Appellant cites and relies upon Meehan v. Commercial Cas. Ins. Co., supra, 166 S.C. 496, 165 S.E. 194. It is *623 readily distinguished on the facts. There the insured gave to the insurer immediate notice of the accident, called on its attorney and twice afterward personally visited its office before answer was due in the pending action against him. The proposed answer was never presented to the insured for verification; here it was, and verification refused without valid reason given for the refusal. Other facts which demonstrate the almost utter lack of cooperation in the case at bar are stated above. Clearly and certainly there was not "reasonable" cooperation, referred to in the Meehan case; the evidence did not make a jury issue thereabout. Referring to the cited case again, there are here no "perplexing problems of fact" or any "contradictory testimony thereabout," which would require an issue relating to "cooperation" to be submitted to the jury.

Compare Walker v. New Amsterdam Cas. Co., 157 S.C. 381, 154 S.E. 221, where the insurer ineffectually attempted to allege fraud upon the part of the insured. See also Geiger v. Aetna Ins. Co., 215 S.C. 144, 54 S.E. (2d) 549, which involved a cooperation clause in a theft insurance policy. The legal relation of the parties to the instant action is the same as that of the parties in Crook v. State Farm Mut. Auto. Ins. Co., 231 S.C. 257, 98 S.E. (2d) 427, which involved a similar insurance contract, and the well considered opinion by Mr. Justice Moss in that case is enlightening and helpful here.

The subject of the effect and enforcement of a cooperation clause in a liability policy is annotated in 72 A.L.R. 1446, 98 A.L.R. 1465, 139 A.L.R. 771, and 34 A.L.R. (2d) 264, where a wealth of authorities may be found. Also see 5A Am. Jur. 135 et seq., Automobile Insurance, sec. 134 et seq.

In the decision of this appeal we do not reach the point of whether failure of cooperation of the insured must be prejudicial to the rights of the insurer in order to release it from liability, simply because there can be no doubt of the existence of prejudice under the facts of the case. 5A Am. *624 Jur., sec. 134, ante. The trial judge reached the right result in his ruling from the bench, as follows:

"There is nothing to show that the defendant, or that Harris, rather, was in any way overreached. There is no collusion and no fraud alleged here.
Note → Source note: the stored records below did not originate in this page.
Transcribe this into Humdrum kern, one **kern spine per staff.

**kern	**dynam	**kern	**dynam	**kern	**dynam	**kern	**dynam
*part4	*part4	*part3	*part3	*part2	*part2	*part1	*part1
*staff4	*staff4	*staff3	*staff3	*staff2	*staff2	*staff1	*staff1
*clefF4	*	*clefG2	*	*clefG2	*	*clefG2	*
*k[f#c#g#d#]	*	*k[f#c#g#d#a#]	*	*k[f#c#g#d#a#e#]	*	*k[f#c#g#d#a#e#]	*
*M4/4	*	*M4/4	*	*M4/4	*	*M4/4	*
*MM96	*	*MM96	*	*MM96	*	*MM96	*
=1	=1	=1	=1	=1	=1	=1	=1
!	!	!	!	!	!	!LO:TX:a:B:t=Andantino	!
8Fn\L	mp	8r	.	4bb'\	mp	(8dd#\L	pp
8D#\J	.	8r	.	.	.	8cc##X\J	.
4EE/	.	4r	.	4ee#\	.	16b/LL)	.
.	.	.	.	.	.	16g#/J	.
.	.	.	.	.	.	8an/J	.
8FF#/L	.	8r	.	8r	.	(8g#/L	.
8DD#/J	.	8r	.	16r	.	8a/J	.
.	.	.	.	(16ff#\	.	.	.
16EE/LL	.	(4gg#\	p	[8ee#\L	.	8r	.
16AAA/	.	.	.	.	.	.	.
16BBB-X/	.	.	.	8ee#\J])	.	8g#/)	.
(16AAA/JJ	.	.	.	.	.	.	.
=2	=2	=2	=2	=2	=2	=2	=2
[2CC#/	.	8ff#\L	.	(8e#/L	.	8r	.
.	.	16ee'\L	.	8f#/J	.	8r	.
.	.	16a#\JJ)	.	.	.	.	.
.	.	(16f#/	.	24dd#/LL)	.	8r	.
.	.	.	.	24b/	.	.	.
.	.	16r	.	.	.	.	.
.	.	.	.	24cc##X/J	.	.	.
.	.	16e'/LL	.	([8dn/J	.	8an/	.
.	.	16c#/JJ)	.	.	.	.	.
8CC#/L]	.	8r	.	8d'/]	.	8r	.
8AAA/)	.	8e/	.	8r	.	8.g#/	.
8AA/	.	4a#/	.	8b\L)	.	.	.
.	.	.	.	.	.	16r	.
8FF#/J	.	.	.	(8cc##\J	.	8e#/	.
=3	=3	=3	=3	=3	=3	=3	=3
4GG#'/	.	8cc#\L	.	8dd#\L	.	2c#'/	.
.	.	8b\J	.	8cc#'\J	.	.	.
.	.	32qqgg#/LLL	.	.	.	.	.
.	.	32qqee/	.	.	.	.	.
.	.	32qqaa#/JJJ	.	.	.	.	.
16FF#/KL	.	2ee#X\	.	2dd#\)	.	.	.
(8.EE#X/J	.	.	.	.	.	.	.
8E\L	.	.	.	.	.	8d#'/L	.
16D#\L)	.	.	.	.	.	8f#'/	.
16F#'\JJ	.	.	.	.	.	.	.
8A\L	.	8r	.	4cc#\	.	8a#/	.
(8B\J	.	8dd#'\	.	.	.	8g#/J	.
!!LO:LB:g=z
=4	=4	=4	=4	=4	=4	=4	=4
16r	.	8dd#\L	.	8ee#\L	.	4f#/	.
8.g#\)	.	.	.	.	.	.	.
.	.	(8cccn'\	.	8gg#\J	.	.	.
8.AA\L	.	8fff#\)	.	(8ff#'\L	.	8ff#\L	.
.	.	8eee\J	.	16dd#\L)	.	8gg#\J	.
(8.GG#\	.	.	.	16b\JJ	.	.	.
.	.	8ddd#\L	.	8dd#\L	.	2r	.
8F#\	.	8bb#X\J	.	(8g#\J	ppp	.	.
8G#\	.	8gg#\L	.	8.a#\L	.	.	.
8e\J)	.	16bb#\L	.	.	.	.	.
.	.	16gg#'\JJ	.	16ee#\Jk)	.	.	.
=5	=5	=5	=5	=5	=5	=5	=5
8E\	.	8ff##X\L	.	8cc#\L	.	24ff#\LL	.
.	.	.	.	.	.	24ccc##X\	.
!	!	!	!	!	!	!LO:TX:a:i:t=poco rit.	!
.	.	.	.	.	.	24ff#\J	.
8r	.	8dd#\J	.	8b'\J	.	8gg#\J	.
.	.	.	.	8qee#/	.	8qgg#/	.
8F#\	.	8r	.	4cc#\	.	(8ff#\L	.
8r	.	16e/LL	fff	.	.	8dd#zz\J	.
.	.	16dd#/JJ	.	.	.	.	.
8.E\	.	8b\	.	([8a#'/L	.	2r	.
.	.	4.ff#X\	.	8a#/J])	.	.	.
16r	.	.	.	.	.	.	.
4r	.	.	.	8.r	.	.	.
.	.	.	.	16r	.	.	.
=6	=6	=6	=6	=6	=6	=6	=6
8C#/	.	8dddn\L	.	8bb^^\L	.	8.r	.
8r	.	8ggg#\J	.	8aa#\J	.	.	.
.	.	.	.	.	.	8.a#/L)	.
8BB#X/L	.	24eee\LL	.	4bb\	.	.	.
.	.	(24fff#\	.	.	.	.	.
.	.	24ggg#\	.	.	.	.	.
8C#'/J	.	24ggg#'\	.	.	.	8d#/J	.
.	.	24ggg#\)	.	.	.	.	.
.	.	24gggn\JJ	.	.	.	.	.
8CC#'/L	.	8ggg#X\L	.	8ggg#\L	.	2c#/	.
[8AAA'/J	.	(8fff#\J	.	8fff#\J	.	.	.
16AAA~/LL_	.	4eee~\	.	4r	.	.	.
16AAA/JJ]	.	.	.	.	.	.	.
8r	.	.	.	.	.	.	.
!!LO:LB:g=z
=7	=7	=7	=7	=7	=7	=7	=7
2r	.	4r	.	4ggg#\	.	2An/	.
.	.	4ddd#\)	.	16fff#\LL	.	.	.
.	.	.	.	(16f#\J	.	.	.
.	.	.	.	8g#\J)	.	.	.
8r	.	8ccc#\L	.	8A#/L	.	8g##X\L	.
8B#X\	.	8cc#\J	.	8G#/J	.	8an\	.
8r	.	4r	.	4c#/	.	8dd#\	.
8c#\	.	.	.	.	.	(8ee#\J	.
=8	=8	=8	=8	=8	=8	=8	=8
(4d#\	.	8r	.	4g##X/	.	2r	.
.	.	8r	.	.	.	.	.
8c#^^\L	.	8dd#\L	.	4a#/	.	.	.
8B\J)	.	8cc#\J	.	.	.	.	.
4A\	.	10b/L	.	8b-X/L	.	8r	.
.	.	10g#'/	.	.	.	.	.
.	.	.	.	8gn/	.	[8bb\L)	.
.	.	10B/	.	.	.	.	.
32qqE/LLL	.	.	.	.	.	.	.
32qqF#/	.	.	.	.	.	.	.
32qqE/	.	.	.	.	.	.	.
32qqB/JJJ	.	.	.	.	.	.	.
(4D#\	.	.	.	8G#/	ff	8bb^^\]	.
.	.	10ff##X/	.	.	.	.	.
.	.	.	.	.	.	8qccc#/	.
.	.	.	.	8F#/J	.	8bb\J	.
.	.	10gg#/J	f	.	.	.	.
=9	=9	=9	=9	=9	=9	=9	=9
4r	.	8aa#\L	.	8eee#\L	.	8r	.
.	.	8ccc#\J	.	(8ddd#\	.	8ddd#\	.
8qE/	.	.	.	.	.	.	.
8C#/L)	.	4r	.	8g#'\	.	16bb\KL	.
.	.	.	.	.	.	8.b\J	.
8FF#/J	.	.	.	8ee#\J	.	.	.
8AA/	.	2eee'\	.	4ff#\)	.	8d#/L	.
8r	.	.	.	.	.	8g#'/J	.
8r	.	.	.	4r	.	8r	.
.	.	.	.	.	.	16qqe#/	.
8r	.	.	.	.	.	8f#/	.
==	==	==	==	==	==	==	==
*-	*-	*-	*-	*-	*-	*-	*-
But there, to my mind, was a refusal to sign that verified answer, unless he was assured that the hospital bills would be paid. As I say, it isn't a question of whether or not they were prejudiced, if they were, although I don't know how they could be more prejudiced than by someone failing to sign the verification of the answer, because the complaint was verified, and, therefore, under our Code every subsequent pleading is required to be verified, and he simply tied the hands of the insurance company in the defense of that action. If I am wrong in my holding that he could not have been charged with perjury, if he had signed that verification, that might go out altogether it might not be a substantial ground upon which to rest my decision in this case but there is other evidence here of where they attempted to get Harris to come in. My recollection is that they wrote him several letters, and there is no denial that he got the letters, but he refused to answer them. In other words, he didn't show any cooperation at all and wouldn't show any unless he could be assured that the hospital bills would be paid. That's why he was refusing to sign anything, and under the law in all these cases that have been handed me and the authorities cited, I can't see where there is any conflict in the evidence here to go to the jury, to show whether he did not cooperate."

To the foregoing there should be added the repeated declarations by the insured to the attorney provided him by the insurer that he (the insured) had decided to have nothing to do with the action for damages against him; and he did not, which resulted in default judgment.

Moreover, appellant has not argued the absence of prejudice to the insurer; but contends in effect that the insured *625 rendered reasonable cooperation, which cannot be inferred from the evidence.